Extrait de page →
Face à ces mutations significatives de la scène politique, qui devraient appeler des stratégies de riposte intelligente, le pouvoir de Macky Sall fait preuve d’un entêtement suicidaire lié à une incapacité à innover voire à un immobilisme affligeant, qu’illustrent de manière quasi-caricaturale les refus de procéder à la nomination d’un Premier ministre et à la formation d’un nouveau gouvernement.
Pire, la reconduction du parrainage ressemble, à s’y méprendre à une provocation insensée, si ce ne sont les ultimes soubresauts de la bête blessée à mort. Elle est, en tout cas, une violation de l’arrêt de la CEDEAO en date du 28 avril 2021, qui n’honore pas ses auteurs et appelle une réponse politique.
Vers l’après-Macky
Il est grand temps, pour les hommes politiques de la majorité de réaliser que leur marge de manœuvre s’est considérablement rétrécie. Les mésententes notées lors du choix des candidats de la majorité aux dernières locales, avec une profusion de listes parallèles, outre qu’elles ont de fortes chances de se renouveler, renseignent sur l’état de déliquescence de la coalition Benno Bokk Yakaar.
Derrière l’unité de façade basée plus sur la recherche de dividendes politiques et des gains matériels, que sur des convergences programmatiques, la coalition présidentielle apparaît, de plus en plus comme un fronton lézardé, chancelant, sur des piliers en ruine, que sont censés être les éléments du groupe que la coalition Macky 2012 qualifie de « Benno des 5 ».

Données extraites →
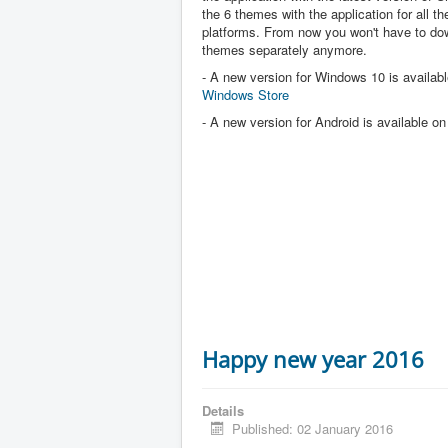
the 6 themes with the application for all the
platforms. From now you won't have to dow
themes separately anymore.
- A new version for Windows 10 is availabl
Windows Store
- A new version for Android is available o
Happy new year 2016
Details
Published: 02 January 2016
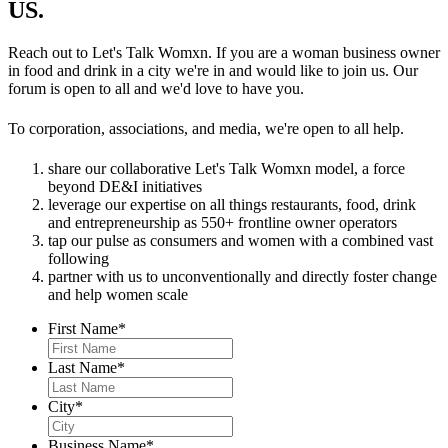
#womensupportingwomen #womenentrepreneurs
US.
2000+ concepts.
Mona Sang @chef_mona_sang @khmaichicago
#strongertogether
Dominique Leach @chefdominiqueleach
#letstalkwomxn #womenempowerment
#letstalkwomxn #womenempowerment
@lexingtonbettysmokehouse
#womensupportingwomen #womenentrepreneurs
Reach out to Let's Talk Womxn. If you are a woman business owner
51
10
#womensupportingwomen #womenentrepreneurs
Lorene Wilson @thesoleingredient
in food and drink in a city we're in and would like to join us. Our
#strongertogether
#strongertogether
Jen Chan @jenchancooks @go.banato
forum is open to all and we'd love to have you.
48
9
Denita Tittle @mstittlescupcakes
48
10
Heather Bublick @heatherbublick @soulandsmoke
To corporation, associations, and media, we're open to all help.
Bran’Arla Johnson @classiccobbler
Lisa Marsh @mspsgfree
share our collaborative Let's Talk Womxn model, a force
Dana Cree @prettycoolicecream
beyond DE&I initiatives
Taylor Mason @themasonx @taylorstacoschicago
leverage our expertise on all things restaurants, food, drink
and entrepreneurship as 550+ frontline owner operators
#tasteofchicago #allfortheloveofchicago
tap our pulse as consumers and women with a combined vast
#letstalkwomxn #womensupportingwomen
following
partner with us to unconventionally and directly foster change
#womenentrepreneurs
and help women scale
188
31
First Name
*
Last Name
*
City
*
Business Name
*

Consignes de travail →
(1) Renvoyez tel quel le passage de l'extrait sur le pouvoir de Macky Sall qui s'ouvre par les mots contenant « Pire, la reconduction » et se termine par « une réponse politique. ».
(2) Reprenez l'extrait sur le pouvoir de Macky Sall à l'endroit où il s'arrête et poursuivez-le.
Ces données proviennent d'une autre source.

Réponses fournies →
(1)
Pire, la reconduction du parrainage ressemble, à s’y méprendre à une provocation insensée, si ce ne sont les ultimes soubresauts de la bête blessée à mort. Elle est, en tout cas, une violation de l’arrêt de la CEDEAO en date du 28 avril 2021, qui n’honore pas ses auteurs et appelle une réponse politique.

(2)
Le bon sens politique leur commande de procéder à une restructuration de la nébuleuse, qui leur tient lieu de coalition et au choix de leur présumé dauphin (appelé à se faire battre à la prochaine présidentielle), ce qui suppose qu’ils s’accordent sur un agenda consensuel.
L’opposition, quant à elle, doit éviter de dormir sur ses lauriers en pensant que la victoire aux législatives est déjà acquise. Dans ce cadre, c’est moins le destin d’individualités, aussi remarquables qu’elles puissent être, qui est important que les accords programmatiques pour une véritable alternative sociopolitique, qui prime sur tout le reste.
Yewwi Askan Wi et les autres partis d’opposition devraient aussi prendre de la hauteur et éviter les querelles byzantines, dans lesquelles se complaisent un pouvoir en fin de parcours et ses thuriféraires.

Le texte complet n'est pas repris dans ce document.